Con-woman Melissa Caddick's victims share 'small pot' last cash
Investors defrauded by Melissa Caddick who have recouped losses through a class action will not benefit from a final payout from liquidators of her property.

Melissa Caddick, who posed as a financial advisor, deceived 55 family members and friends out of a staggering $23 million from 2012 to 2020, funding her extravagant lifestyle with the ill-gotten gains from her fraudulent investment scheme.

The 49-year-old disappeared in November 2020, days after her luxury home in Sydney’s affluent east was raided by ASIC agents investigating her Ponzi scheme.
Before Melissa Caddick disappeared in November 2020, the Sydney business woman ripped off dozens of friends and family. (Nine)
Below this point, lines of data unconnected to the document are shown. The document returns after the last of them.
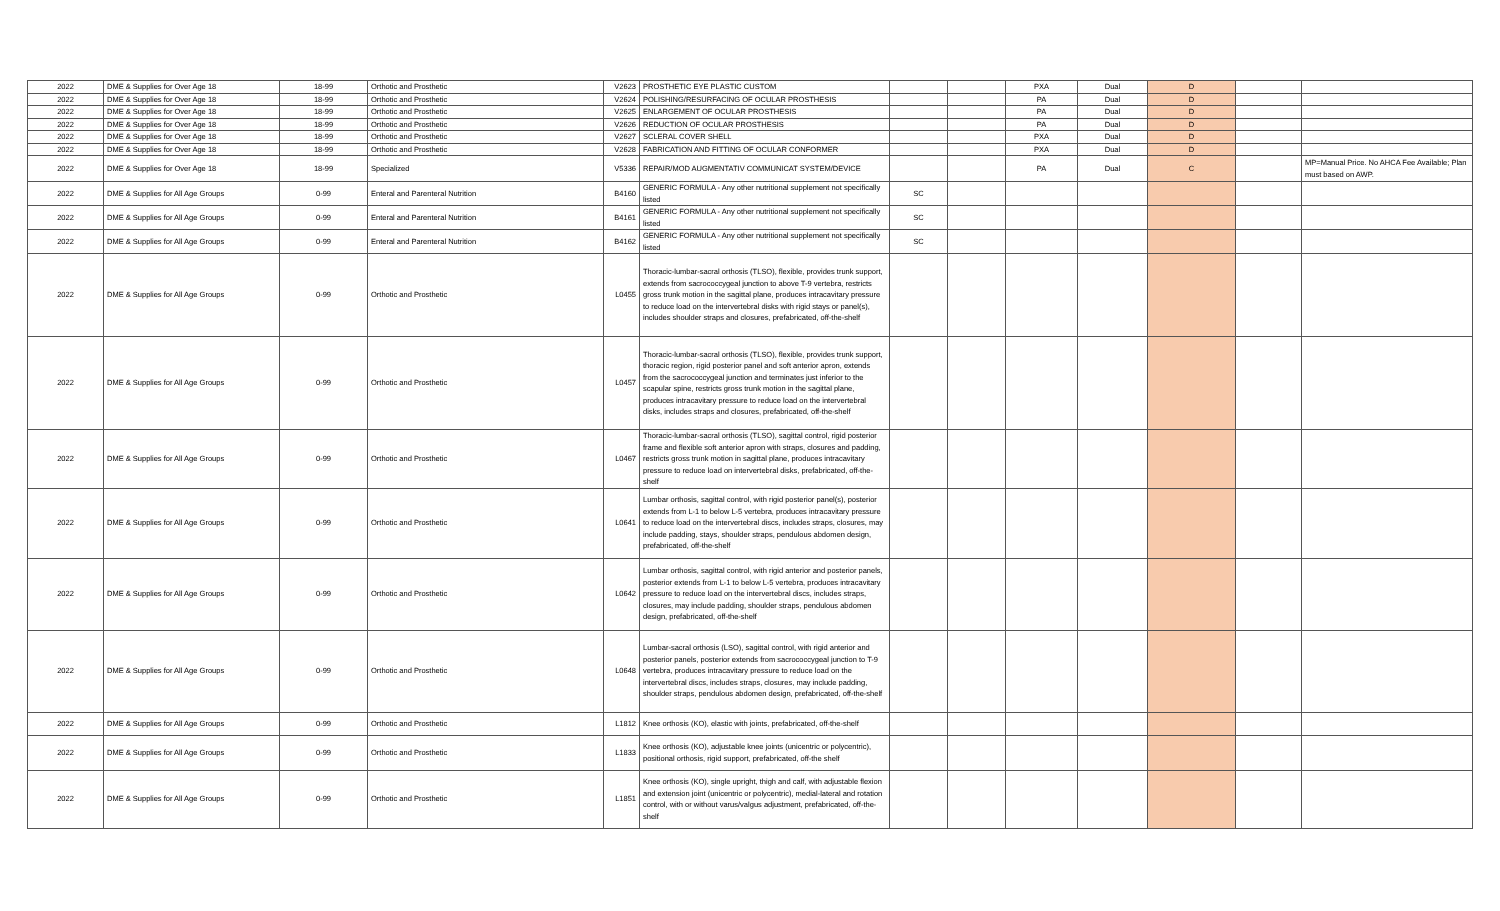| 2022 | DME & Supplies for Over Age 18 | 18-99 | Orthotic and Prosthetic | V2623 | PROSTHETIC EYE PLASTIC CUSTOM | | | PXA | Dual | D | | |
| 2022 | DME & Supplies for Over Age 18 | 18-99 | Orthotic and Prosthetic | V2624 | POLISHING/RESURFACING OF OCULAR PROSTHESIS | | | PA | Dual | D | | |
| 2022 | DME & Supplies for Over Age 18 | 18-99 | Orthotic and Prosthetic | V2625 | ENLARGEMENT OF OCULAR PROSTHESIS | | | PA | Dual | D | | |
| 2022 | DME & Supplies for Over Age 18 | 18-99 | Orthotic and Prosthetic | V2626 | REDUCTION OF OCULAR PROSTHESIS | | | PA | Dual | D | | |
| 2022 | DME & Supplies for Over Age 18 | 18-99 | Orthotic and Prosthetic | V2627 | SCLERAL COVER SHELL | | | PXA | Dual | D | | |
| 2022 | DME & Supplies for Over Age 18 | 18-99 | Orthotic and Prosthetic | V2628 | FABRICATION AND FITTING OF OCULAR CONFORMER | | | PXA | Dual | D | | |
| 2022 | DME & Supplies for Over Age 18 | 18-99 | Specialized | V5336 | REPAIR/MOD AUGMENTATIV COMMUNICAT SYSTEM/DEVICE | | | PA | Dual | C | | MP=Manual Price. No AHCA Fee Available; Plan must based on AWP. |
| 2022 | DME & Supplies for All Age Groups | 0-99 | Enteral and Parenteral Nutrition | B4160 | GENERIC FORMULA - Any other nutritional supplement not specifically listed | SC | | | | | | |
| 2022 | DME & Supplies for All Age Groups | 0-99 | Enteral and Parenteral Nutrition | B4161 | GENERIC FORMULA - Any other nutritional supplement not specifically listed | SC | | | | | | |
| 2022 | DME & Supplies for All Age Groups | 0-99 | Enteral and Parenteral Nutrition | B4162 | GENERIC FORMULA - Any other nutritional supplement not specifically listed | SC | | | | | | |
| 2022 | DME & Supplies for All Age Groups | 0-99 | Orthotic and Prosthetic | L0455 | Thoracic-lumbar-sacral orthosis (TLSO), flexible, provides trunk support, extends from sacrococcygeal junction to above T-9 vertebra, restricts gross trunk motion in the sagittal plane, produces intracavitary pressure to reduce load on the intervertebral disks with rigid stays or panel(s), includes shoulder straps and closures, prefabricated, off-the-shelf | | | | | | | |
| 2022 | DME & Supplies for All Age Groups | 0-99 | Orthotic and Prosthetic | L0457 | Thoracic-lumbar-sacral orthosis (TLSO), flexible, provides trunk support, thoracic region, rigid posterior panel and soft anterior apron, extends from the sacrococcygeal junction and terminates just inferior to the scapular spine, restricts gross trunk motion in the sagittal plane, produces intracavitary pressure to reduce load on the intervertebral disks, includes straps and closures, prefabricated, off-the-shelf | | | | | | | |
| 2022 | DME & Supplies for All Age Groups | 0-99 | Orthotic and Prosthetic | L0467 | Thoracic-lumbar-sacral orthosis (TLSO), sagittal control, rigid posterior frame and flexible soft anterior apron with straps, closures and padding, restricts gross trunk motion in sagittal plane, produces intracavitary pressure to reduce load on intervertebral disks, prefabricated, off-the-shelf | | | | | | | |
| 2022 | DME & Supplies for All Age Groups | 0-99 | Orthotic and Prosthetic | L0641 | Lumbar orthosis, sagittal control, with rigid posterior panel(s), posterior extends from L-1 to below L-5 vertebra, produces intracavitary pressure to reduce load on the intervertebral discs, includes straps, closures, may include padding, stays, shoulder straps, pendulous abdomen design, prefabricated, off-the-shelf | | | | | | | |
| 2022 | DME & Supplies for All Age Groups | 0-99 | Orthotic and Prosthetic | L0642 | Lumbar orthosis, sagittal control, with rigid anterior and posterior panels, posterior extends from L-1 to below L-5 vertebra, produces intracavitary pressure to reduce load on the intervertebral discs, includes straps, closures, may include padding, shoulder straps, pendulous abdomen design, prefabricated, off-the-shelf | | | | | | | |
| 2022 | DME & Supplies for All Age Groups | 0-99 | Orthotic and Prosthetic | L0648 | Lumbar-sacral orthosis (LSO), sagittal control, with rigid anterior and posterior panels, posterior extends from sacrococcygeal junction to T-9 vertebra, produces intracavitary pressure to reduce load on the intervertebral discs, includes straps, closures, may include padding, shoulder straps, pendulous abdomen design, prefabricated, off-the-shelf | | | | | | | |
| 2022 | DME & Supplies for All Age Groups | 0-99 | Orthotic and Prosthetic | L1812 | Knee orthosis (KO), elastic with joints, prefabricated, off-the-shelf | | | | | | | |
| 2022 | DME & Supplies for All Age Groups | 0-99 | Orthotic and Prosthetic | L1833 | Knee orthosis (KO), adjustable knee joints (unicentric or polycentric), positional orthosis, rigid support, prefabricated, off-the shelf | | | | | | | |
| 2022 | DME & Supplies for All Age Groups | 0-99 | Orthotic and Prosthetic | L1851 | Knee orthosis (KO), single upright, thigh and calf, with adjustable flexion and extension joint (unicentric or polycentric), medial-lateral and rotation control, with or without varus/valgus adjustment, prefabricated, off-the-shelf | | | | | | | |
After extensive efforts to recover the stolen money, liquidators have successfully concluded their mission, with the Federal Court sanctioning a final payout to the defrauded investors.

So far, $7.3 million has been returned to victims across two separate installments, allowing them to recoup 31.4 cents on the dollar of their original investments, as detailed by barrister Nicola Bailey during a court session on Wednesday.

Justice Brigitte Markovic has approved the distribution of an additional payment, just shy of $100,000.

Caddick’s Dover Heights home. (Kate Geraghty)

This latest sum will be allocated to investors who were not eligible for a separate class action settlement, worth $3.5 million, which the court approved in April 2025.

The class action was initiated on behalf of self-managed superannuation funds that fell victim to the fraudulent activities of the 49-year-old.

Five auditors accused of failing to identify fraudulent documents made the multimillion-dollar payout but did not admit liability.

The circumstances of Caddick’s death have never been determined. (James Brickwood)

Bailey said on Wednesday 23 of Caddick’s investors did not participate in the class action.

The liquidators from Jones Partners supported giving the extra funds solely to those who had not received a slice of the settlement, she said.

“‘(That) is the scenario which best seeks to restore the balance to the extent possible with such a small pot,” she told the court.

Investors eligible for the settlement had wished for more money from the liquidator’s pool of cash.

Anthony Koletti and Melissa Caddick.
Anthony Koletti and Melissa Caddick. (Supplied)

However, no one had objected in court to divvying up the remaining $100,000 only between non-class action investors, Bailey said.

Combining these approved funds and the class action payout, the average return to all investors is 45.5 cents to the dollar.

Justice Markovic approved a further $55,000 payment to Jones Partners to cover its work.

That amount will come out of money clawed back from selling Caddick’s assets including her homes in Edgecliff and Dover Heights in Sydney’s east and luxury items such as jewellery.

The 49-year-old engaged in “a sham or facade” using her company Maliver to transfer investor funds, Justice Markovic found in November 2021 in a separate Federal Court lawsuit brought by the Australian Securities and Investments Commission.

Maliver was used to conceal that victims’ funds were spent on Caddick’s lavish lifestyle instead of being used to buy shares for their self-managed superannuation funds, the judge said.

Coroner Elizabeth Ryan in May 2023 ruled Caddick was dead, but she was unable to determine the cause because most of her body had not been found.

The fraudster’s badly decomposed right foot, which was still attached to a running shoe, washed up on a beach on the south coast of NSW in February 2021.

Caddick’s husband Anthony Koletti was the last person to see her alive and declared her missing.

He withheld information relating to his wife’s disappearance and could not be ruled out from being involved, the coroner found.